Two benchmarks now anchor every "is this coding agent any good" argument, and teams keep reading them as a difficulty ladder: SWE-bench for the easy stuff, Terminal-Bench for the hard stuff. That's the wrong axis. They're not the same test at two difficulties. They measure two genuinely different skills, and the gap between them is the most useful thing either one tells you.

What each one actually puts in front of the agent#

SWE-bench hands the agent a real GitHub issue and a real repository, and asks for a patch. The widely-cited Verified subset is 500 human-validated issues, and the grading is execution-based: the repo's own fail-to-pass tests either go green or they don't. Notice the two things the agent is given for free. First, a pre-specified success oracle — a known set of failing tests that defines exactly what "done" means. Second, a stationary, healthy environment: the repo compiles, the rest of the suite passes, and the agent's job is to edit code without knocking any of that over. It is bounded synthesis against a fixed target the agent never has to discover.

Terminal-Bench — from Stanford researchers and the Laude Institute, with a 2.0/2.1 set of 89 hand-crafted, human-verified tasks (accepted at ICLR 2026) — inverts both of those gifts. Each task drops the agent into a clean Docker container with a goal like "compile this, train that, configure this server, recover this corrupted dataset." It still grades pass@1 by running a hidden pytest suite at the end, and the agent must turn all of it green. But the agent isn't editing a stationary repo. It is operating a live machine it actively mutates — installing dependencies, launching processes, writing files — and the check arrives only after it's done.

The skill SWE-bench never tests#

Strip both down and the difference is about what the agent has to supply itself.
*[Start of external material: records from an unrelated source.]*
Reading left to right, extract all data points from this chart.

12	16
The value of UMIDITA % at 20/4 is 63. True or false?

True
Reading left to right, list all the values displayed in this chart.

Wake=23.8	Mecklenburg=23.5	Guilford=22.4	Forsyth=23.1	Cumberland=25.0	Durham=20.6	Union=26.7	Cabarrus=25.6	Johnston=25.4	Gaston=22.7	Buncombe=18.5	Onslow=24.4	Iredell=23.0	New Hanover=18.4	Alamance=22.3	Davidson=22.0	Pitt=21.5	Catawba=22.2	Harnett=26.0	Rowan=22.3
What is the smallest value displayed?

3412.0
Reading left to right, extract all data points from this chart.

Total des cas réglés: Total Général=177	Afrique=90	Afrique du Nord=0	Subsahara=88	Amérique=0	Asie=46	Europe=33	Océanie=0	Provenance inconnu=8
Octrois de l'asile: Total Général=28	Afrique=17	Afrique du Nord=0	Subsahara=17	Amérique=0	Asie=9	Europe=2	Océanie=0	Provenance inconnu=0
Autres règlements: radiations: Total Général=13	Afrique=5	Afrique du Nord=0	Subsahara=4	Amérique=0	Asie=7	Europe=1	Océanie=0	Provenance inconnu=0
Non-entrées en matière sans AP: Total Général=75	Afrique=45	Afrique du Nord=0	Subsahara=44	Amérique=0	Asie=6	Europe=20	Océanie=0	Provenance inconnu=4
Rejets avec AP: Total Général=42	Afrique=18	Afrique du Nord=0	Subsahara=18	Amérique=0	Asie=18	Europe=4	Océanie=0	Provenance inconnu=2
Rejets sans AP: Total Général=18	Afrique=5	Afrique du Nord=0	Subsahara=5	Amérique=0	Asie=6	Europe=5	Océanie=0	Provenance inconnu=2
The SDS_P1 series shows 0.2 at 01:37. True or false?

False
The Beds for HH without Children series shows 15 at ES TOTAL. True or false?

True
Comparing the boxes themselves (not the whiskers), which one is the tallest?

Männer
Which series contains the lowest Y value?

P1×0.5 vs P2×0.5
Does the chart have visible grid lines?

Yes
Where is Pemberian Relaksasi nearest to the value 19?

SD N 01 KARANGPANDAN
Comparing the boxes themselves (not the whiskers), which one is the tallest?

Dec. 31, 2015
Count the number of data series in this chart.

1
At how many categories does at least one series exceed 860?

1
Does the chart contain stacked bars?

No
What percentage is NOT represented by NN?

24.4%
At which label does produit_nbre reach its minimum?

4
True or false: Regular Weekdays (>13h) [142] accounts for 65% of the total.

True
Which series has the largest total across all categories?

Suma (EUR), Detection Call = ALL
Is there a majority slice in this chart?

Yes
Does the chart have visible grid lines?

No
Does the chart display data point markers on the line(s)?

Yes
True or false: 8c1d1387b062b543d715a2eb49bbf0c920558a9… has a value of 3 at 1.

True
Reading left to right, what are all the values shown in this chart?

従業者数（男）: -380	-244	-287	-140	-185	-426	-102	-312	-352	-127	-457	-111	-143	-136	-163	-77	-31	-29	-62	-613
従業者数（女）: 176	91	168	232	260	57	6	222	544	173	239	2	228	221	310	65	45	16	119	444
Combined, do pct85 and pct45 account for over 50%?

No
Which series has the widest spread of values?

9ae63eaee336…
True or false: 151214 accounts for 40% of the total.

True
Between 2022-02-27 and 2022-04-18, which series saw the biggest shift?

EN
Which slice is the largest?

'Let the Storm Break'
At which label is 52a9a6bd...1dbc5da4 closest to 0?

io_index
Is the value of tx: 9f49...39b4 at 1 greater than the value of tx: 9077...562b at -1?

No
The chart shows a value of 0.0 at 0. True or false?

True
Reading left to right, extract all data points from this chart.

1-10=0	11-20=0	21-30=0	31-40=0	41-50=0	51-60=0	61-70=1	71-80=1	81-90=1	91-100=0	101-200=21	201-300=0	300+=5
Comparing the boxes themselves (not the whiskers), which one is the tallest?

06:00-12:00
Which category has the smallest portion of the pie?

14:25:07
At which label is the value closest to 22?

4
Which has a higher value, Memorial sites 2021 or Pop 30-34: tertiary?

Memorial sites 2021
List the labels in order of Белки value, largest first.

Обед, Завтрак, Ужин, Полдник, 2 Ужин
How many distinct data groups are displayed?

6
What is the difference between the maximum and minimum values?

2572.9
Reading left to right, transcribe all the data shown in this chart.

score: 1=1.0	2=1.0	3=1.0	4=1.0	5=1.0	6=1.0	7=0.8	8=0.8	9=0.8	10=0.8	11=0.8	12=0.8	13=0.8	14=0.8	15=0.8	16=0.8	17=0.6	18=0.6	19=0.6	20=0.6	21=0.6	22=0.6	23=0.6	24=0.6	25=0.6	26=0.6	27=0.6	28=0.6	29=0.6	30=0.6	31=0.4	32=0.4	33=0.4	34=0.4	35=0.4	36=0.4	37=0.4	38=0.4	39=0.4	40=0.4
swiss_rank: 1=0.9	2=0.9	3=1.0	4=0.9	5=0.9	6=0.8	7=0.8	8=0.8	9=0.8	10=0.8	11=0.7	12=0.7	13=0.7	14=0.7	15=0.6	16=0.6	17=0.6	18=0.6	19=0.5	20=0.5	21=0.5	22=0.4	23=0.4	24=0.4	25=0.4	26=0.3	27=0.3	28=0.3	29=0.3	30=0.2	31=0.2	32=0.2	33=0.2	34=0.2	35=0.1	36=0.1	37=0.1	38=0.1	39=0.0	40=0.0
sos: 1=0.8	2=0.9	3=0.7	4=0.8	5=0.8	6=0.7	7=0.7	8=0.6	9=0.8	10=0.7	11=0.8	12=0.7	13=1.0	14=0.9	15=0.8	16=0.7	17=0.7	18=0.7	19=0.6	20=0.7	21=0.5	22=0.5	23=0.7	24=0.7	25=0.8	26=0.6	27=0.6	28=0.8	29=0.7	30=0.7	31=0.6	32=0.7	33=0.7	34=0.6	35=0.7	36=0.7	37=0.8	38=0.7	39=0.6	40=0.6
On SWE-bench, the success criterion is provided. The agent can orient around a fixed, externally-defined target and edit toward it. On Terminal-Bench, the agent has to establish its own intermediate success criteria — did the build actually finish, is the server actually up, did that install actually take — and, crucially, detect and dig out of failures it caused: a hung process, an out-of-memory kill, a half-written config, a dependency that broke three steps back. There's no failing test blinking to tell it where it stands. It has to perceive the state of the world, decide whether it's winning, and recover when it isn't.

SWE-bench measures whether an agent can hit a target someone else painted. Terminal-Bench measures whether it can tell, on its own, that it's bleeding — and stop.

Those are different competencies, and a model can be strong at one and weak at the other. A great patch-synthesizer that has internalized millions of diffs against known tests is not automatically a great autonomous operator that has to define "working" for itself and survive its own mistakes. That's the whole reason to run both: the divergence between an agent's two scores is a direct read on how much of its apparent skill was leaning on a pre-specified oracle.

The environment becomes part of the measurement#

Here's the second-order effect, and it's the part that should change how you read the leaderboard. The moment a benchmark scores an agent on operating an environment, the environment stops being a neutral backdrop and becomes part of the instrument. You are no longer measuring only the model.

It shows up immediately in how unstable the numbers are. The same model posts very different Terminal-Bench scores depending on the harness — the scaffold wrapping it. Terminal-Bench ships a deliberately minimal reference agent, Terminus, that gives the model one tool (a terminal) precisely so models can be compared without scaffold advantage. Run a frontier model as a polished, named CLI agent and it can land in the low-to-mid 80s; run that same model through the neutral Terminus harness and it can fall into the 70s. Same weights, very different score — because a chunk of what you were measuring was the agent software, not the model.

And it goes below the harness, all the way to the hardware. Anthropic's engineering team documented that on Terminal-Bench 2.0, the spread between tightly resource-capped and uncapped runs was about 6 percentage pointswider than the gap between the top models on the board — with infrastructure failures like OOM kills and pod crashes silently eating a few percent of tasks outright. Let that land: the benchmark's own noise floor can exceed the differences it's being used to adjudicate. A leaderboard cell that reads 84.0 vs 82.5 may be reporting the test rig, not the contestants.

How to actually read it#

None of this makes Terminal-Bench a bad benchmark. It makes it an honest one about a hard thing — and the instability is the signal, not a flaw to wish away. As of the June 2026 board, the top of Terminal-Bench 2.1 is a tight pack of frontier agents trading the lead in the high 80s, with independent reruns landing several points lower under different harnesses. The useful way to consume that is not to crown the top row.

If you're choosing a coding agent, treat the two benchmarks as the two halves of the job they actually are: SWE-bench Verified tells you about patch competence against a known target, and like the other agent benchmarks it's saturating and contamination-prone, so read it with suspicion. Terminal-Bench tells you about operating a live system end-to-end — but only if you pin the harness and the resource budget, because otherwise you're benchmarking the rig as much as the model. And whichever number you quote, quote the harness and the date alongside it. On a benchmark where the environment is part of the measurement, a score without its conditions isn't a result. It's a screenshot.